Em Busca do Absoluto

Não considero a busca pelo absoluto uma necessidade metafísica; se entendermos o absoluto como a superação das contradições - um território onde o humano se plenifica, o absoluto é na realidade uma necessidade existencial. Superar as contradições não significa acabar com as diferenças, mas conciliá-las num todo harmônico. Não se trata de buscar um além, mas de encontrar aqui, na terra, as condições de realizar esse estado de plenitude: superar as contradições sociais, as contradições psicológicas, as divisões que tornam o humano a criatura incompleta que é.

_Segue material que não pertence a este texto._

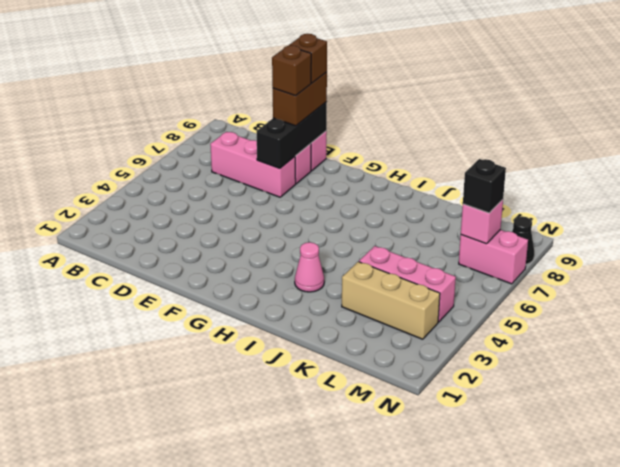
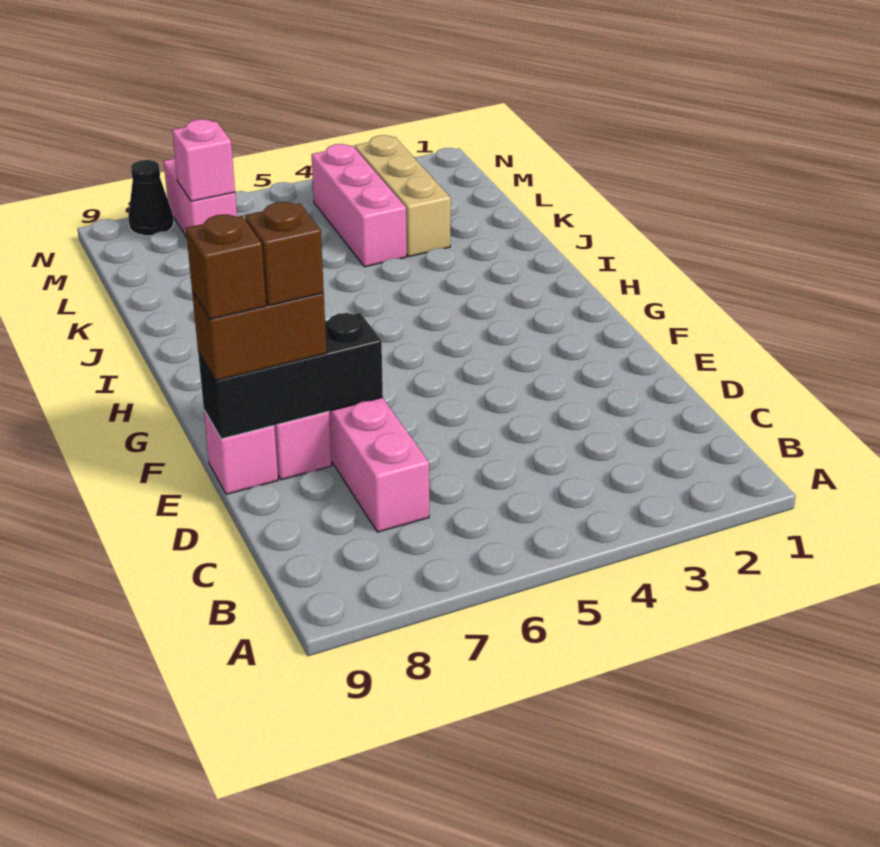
pink 1x1 cone [295,242,324,292] -> none
black 1x1 brick [463,159,506,213] -> none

Sem mistificações ou mitomanias, buscar esse absoluto é procurar formas de epifanias com a natureza, é encarnar nossa humanidade em nosso sangue, nossas vísceras, nossa naturalidade máxima; é pisar a terra com os pés descalços e beber a água assim que sai da fonte.

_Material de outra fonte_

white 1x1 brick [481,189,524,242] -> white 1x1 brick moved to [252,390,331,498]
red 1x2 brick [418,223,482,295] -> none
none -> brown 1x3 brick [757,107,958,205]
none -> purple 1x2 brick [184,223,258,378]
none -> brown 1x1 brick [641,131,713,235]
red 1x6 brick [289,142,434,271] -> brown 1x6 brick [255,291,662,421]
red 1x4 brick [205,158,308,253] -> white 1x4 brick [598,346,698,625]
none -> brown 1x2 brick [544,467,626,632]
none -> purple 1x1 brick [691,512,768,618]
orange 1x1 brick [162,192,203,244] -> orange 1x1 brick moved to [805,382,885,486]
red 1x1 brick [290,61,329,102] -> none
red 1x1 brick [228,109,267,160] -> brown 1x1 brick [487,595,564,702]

Sempre achei que o amor fosse uma fonte do absoluto, mas sei que não podemos vivenciar o outro plenamente enquanto nós mesmos não atingimos essa plenitude, esse estar cheio de si, ou seja, cheio de possibilidades, latências, que realizamos com e pelo o outro. Uma sede de viver como não se vive mais, tornando a si mesmo um epicentro das vivências mais raras, tornando-se o locus mágico onde o amor, a revolta e a esperança se fundem em perpétua combustão. Uma vontade que não se dobra nem se entrega, que resiste nem que seja para ao fim, num ato de liberdade, determinar seu próprio fim: Catão em Útica...
É preciso fazer sexo com a terra, fecundar suas planícies, beber seus mares, aspirar de seu yoni* os sumos que tornam possível a existência; beber do leite que se espalha de seus seios siderais e tornam a via: branca.
Caminho de Santiago, caminho de estrelas, meu lingam é uma bandeira cravada entre estrelas, nave espacial entre os pelos púbicos da terra, entre a generosidade sem limites do útero e a doçura terrível da morte.
A transição dos átomos é cesura na matéria, mas nós somos seres plenamente transitórios, o absoluto é a fusão dos corpos num instante, o roçar do lingam nos lábios do cosmos, a soma cujo resultado é menor que os termos.
A todo instante somos mais e menos que ontem, a todo instante nos perdemos e nos achamos: o absoluto é o olho de fora que traça a rota do caminhar.
O absoluto é uma paisagem sempre por desenhar.
A lógica social pede que nós sejamos parte de algo e assim deve ser, quando entendemos a sociedade como um tecido composto por uma trama cujos fios somos todos nós; mas isso não impede que procuremos dar à vida possibilidades muito mais amplas, aumentar sua rede de significações e sentidos, de maneira que não precisemos reclamar do cotidiano, da rotina, já que tudo pode ser plenitude.

Eu sou irremediavelmente o outro.

Eu sou o olhar distante que só vê no espelho o rosto do amor.
Entre os corações pulsam sóis que transitam entre o azul e o vermelho.
Entre os corpos há música de câmara nos sexos.
Sou a melodia que nunca se completa; moto contínuo harmônico, sou a língua que lambe os olhos do mistério.
Amor.


* Yoni: nome indiano do órgão genital feminino, assim como Lingam é o nome indiano do órgão genital masculino.